> _Work task_
From the line containing "2021, Khấu hao TSCĐ và BĐSĐT: 17.7 -> 21.4" down to the last line of the listing, quote everything word for word, and nothing else, keeping pictures out.

> _Materials provided_
= Beginning of Section =
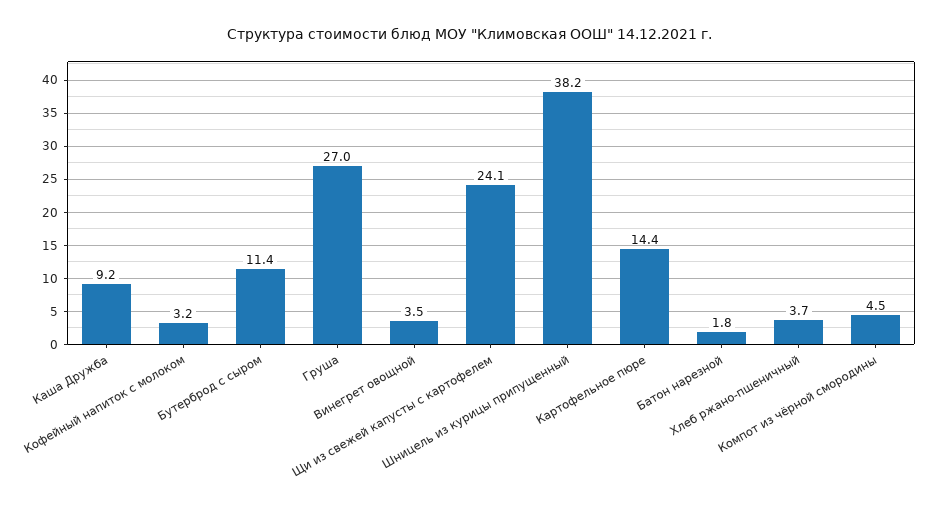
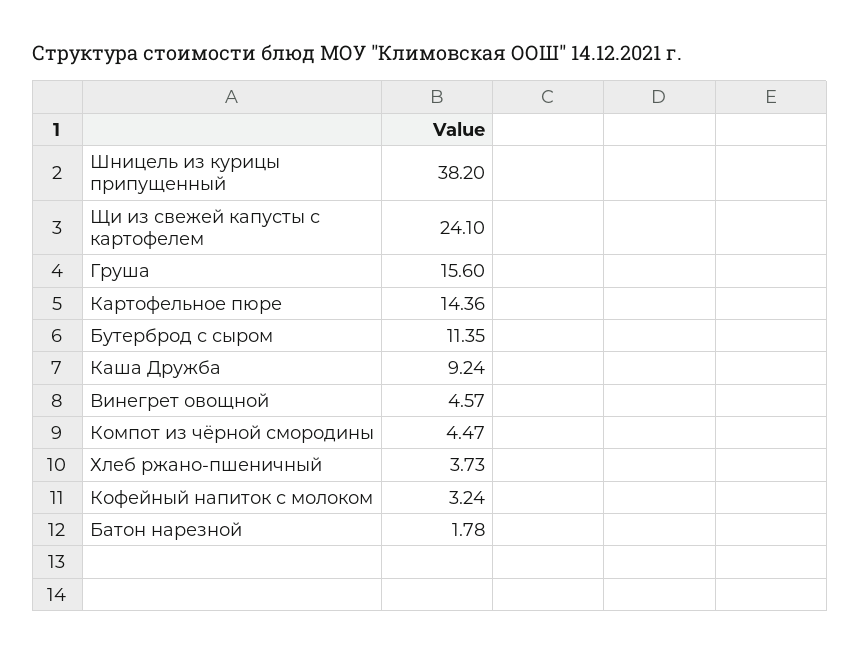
Груша: 27 -> 15.6
Винегрет овощной: 3.5 -> 4.57

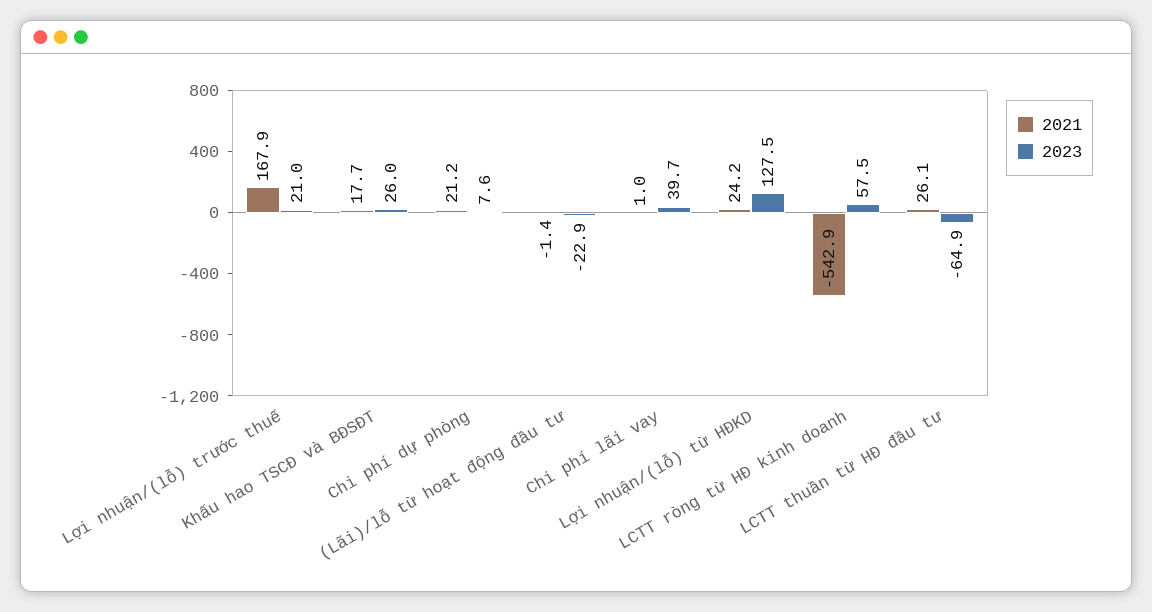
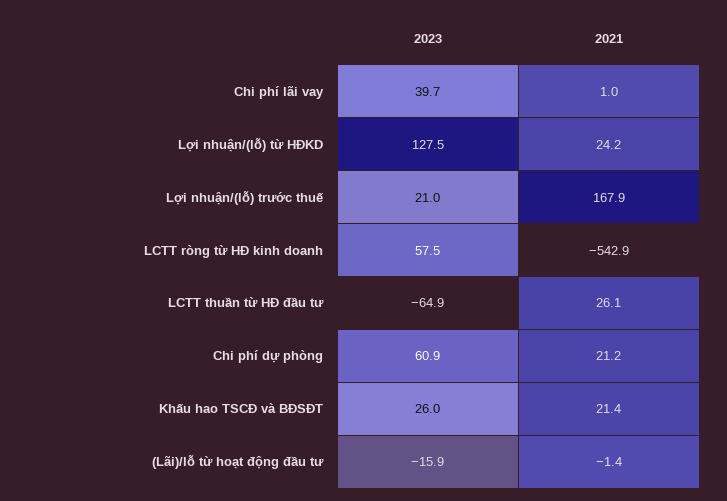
2021, Khấu hao TSCĐ và BĐSĐT: 17.7 -> 21.4
2023, Chi phí dự phòng: 7.6 -> 60.9
2023, (Lãi)/lỗ từ hoạt động đầu tư: -22.9 -> -15.9

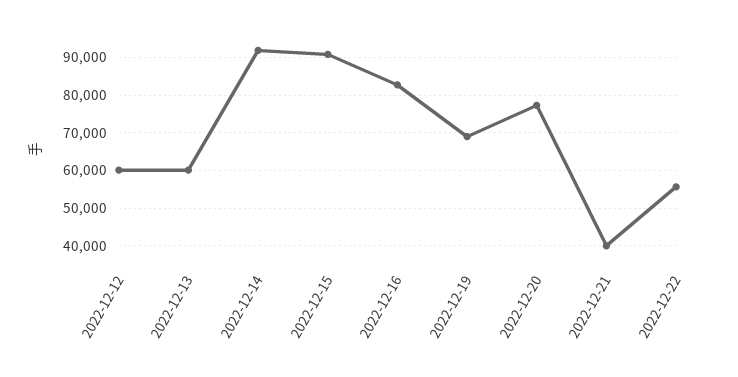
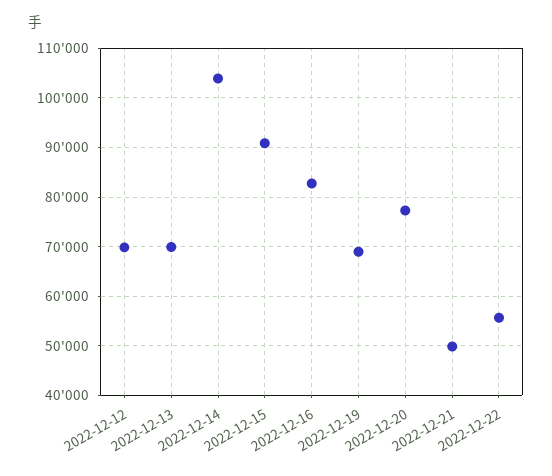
2022-12-12: 60000 -> 70000
2022-12-13: 60000 -> 70000
2022-12-14: 92000 -> 104000
2022-12-21: 40000 -> 50000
= End of Section =
> _Written response_
2021, Khấu hao TSCĐ và BĐSĐT: 17.7 -> 21.4
2023, Chi phí dự phòng: 7.6 -> 60.9
2023, (Lãi)/lỗ từ hoạt động đầu tư: -22.9 -> -15.9

2022-12-12: 60000 -> 70000
2022-12-13: 60000 -> 70000
2022-12-14: 92000 -> 104000
2022-12-21: 40000 -> 50000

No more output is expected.